From what I've read, any kind of severe or repetitive trauma experienced while our brains are still developing and don't have the full ability to process information, affects how we relate to others and the world for our whole lives. It alters our brains as they develop. Of course, as small children, we are the most vulnerable to our parents as they were to theirs. Trauma can get passed down from generation to generation. But we can change this. The most useful thing I have found is a therapy called ACT.
I could not find a therapist to help me with this new mindfulness-based therapy called ACT (Acceptance and Commitment Therapy), so I have just been doing it myself. A very easy read on mindfulness and applying it to your life is called The Happiness Trap. It's a good start for the beginner. Then I moved on to deeper stuff with guided meditations I do daily. Mine are for chronic pain, but are really for dealing with the anxiety produced by chronic pain. I have been doing this as much as I am able for many months. I feel little bit by little bit that my brain is settling down. I may soon be ready to do short meditations without the voice guiding me.

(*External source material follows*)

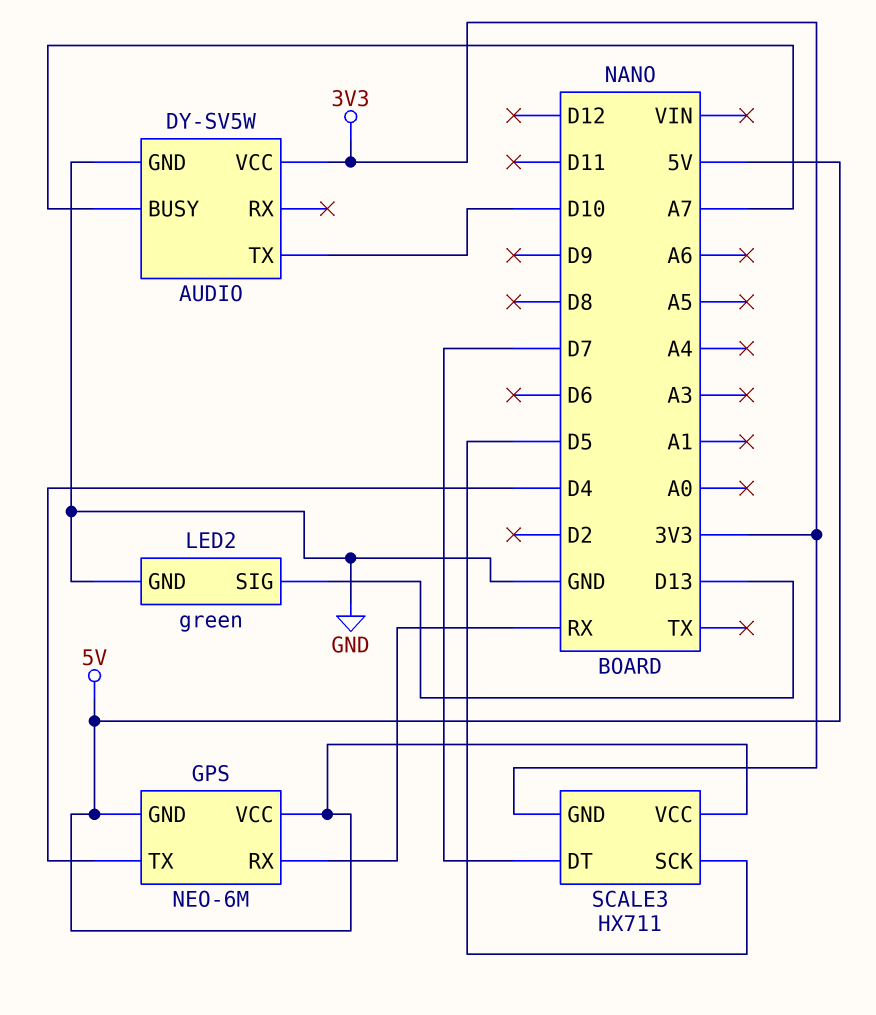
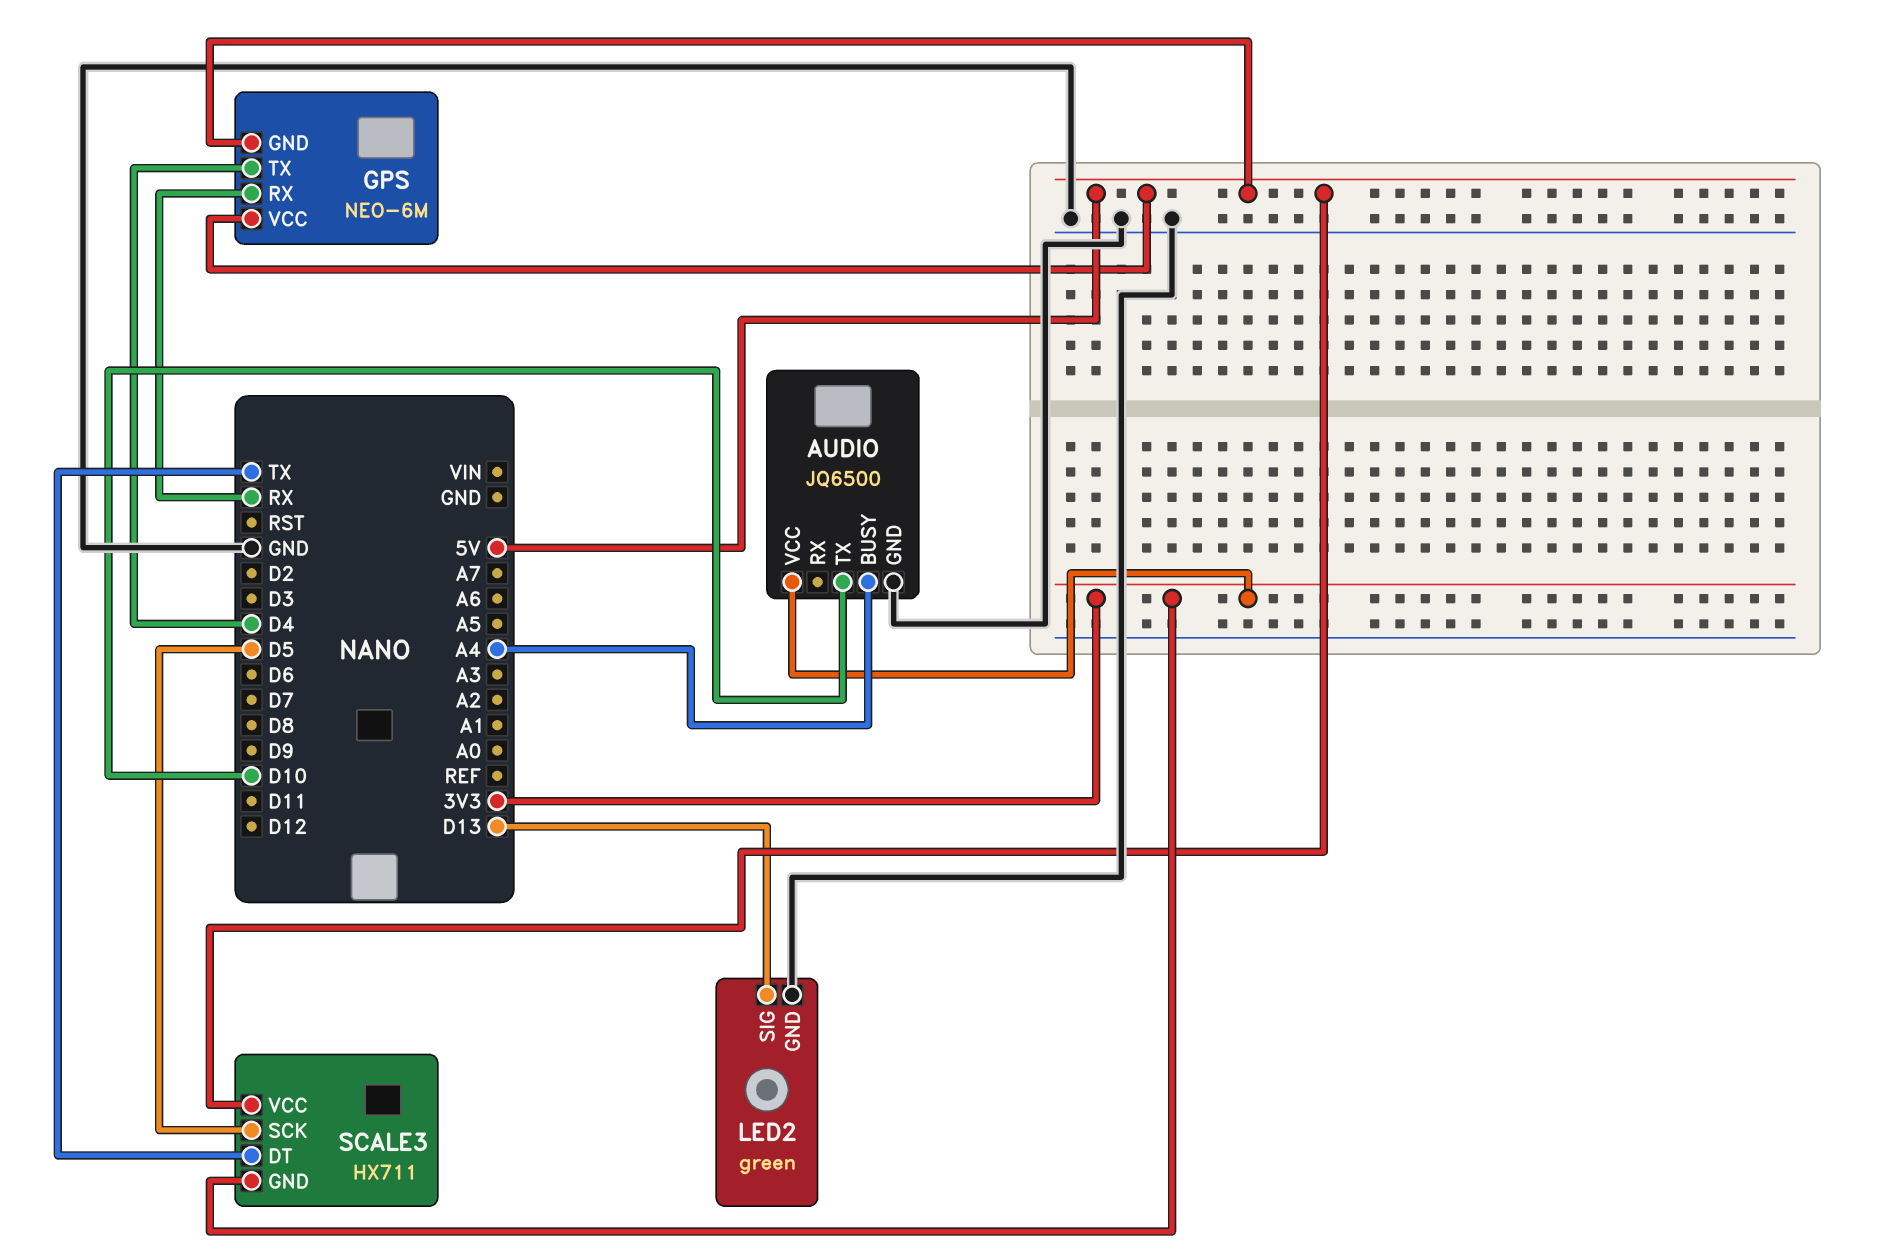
AUDIO: DY-SV5W -> JQ6500
AUDIO pin BUSY: A7 -> A4
SCALE3 pin DT: D7 -> TX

This is a gentle form of meditating that just observes and accepts thoughts as they come and go rather than trying to force yourself into being in some super-meditative state. There is an example of a gentle meditation on FranticWorld.com. It is under Resources and You Are Not Your Pain, the one called The Breathing Anchor. Actually, I expect all of their samples are the gentle, ACT-based meditations, but I particularly like that one.